Required action →
The records below are to be duplicated exactly as they appear.

Supplied data →
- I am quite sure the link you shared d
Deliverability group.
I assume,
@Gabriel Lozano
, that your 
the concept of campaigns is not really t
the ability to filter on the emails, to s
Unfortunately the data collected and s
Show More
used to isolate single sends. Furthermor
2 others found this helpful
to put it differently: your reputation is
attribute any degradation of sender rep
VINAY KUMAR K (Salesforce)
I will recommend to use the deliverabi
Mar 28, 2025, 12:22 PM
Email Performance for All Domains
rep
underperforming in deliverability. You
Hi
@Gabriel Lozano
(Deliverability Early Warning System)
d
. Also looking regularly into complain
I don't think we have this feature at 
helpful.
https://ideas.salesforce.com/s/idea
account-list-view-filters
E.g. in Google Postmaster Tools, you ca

Finished exercise →
- I am quite sure the link you shared d
Deliverability group.
I assume,
@Gabriel Lozano
, that your 
the concept of campaigns is not really t
the ability to filter on the emails, to s
Unfortunately the data collected and s
Show More
used to isolate single sends. Furthermor
2 others found this helpful
to put it differently: your reputation is
attribute any degradation of sender rep
VINAY KUMAR K (Salesforce)
I will recommend to use the deliverabi
Mar 28, 2025, 12:22 PM
Email Performance for All Domains
rep
underperforming in deliverability. You
Hi
@Gabriel Lozano
(Deliverability Early Warning System)
d
. Also looking regularly into complain
I don't think we have this feature at 
helpful.
https://ideas.salesforce.com/s/idea
account-list-view-filters
E.g. in Google Postmaster Tools, you ca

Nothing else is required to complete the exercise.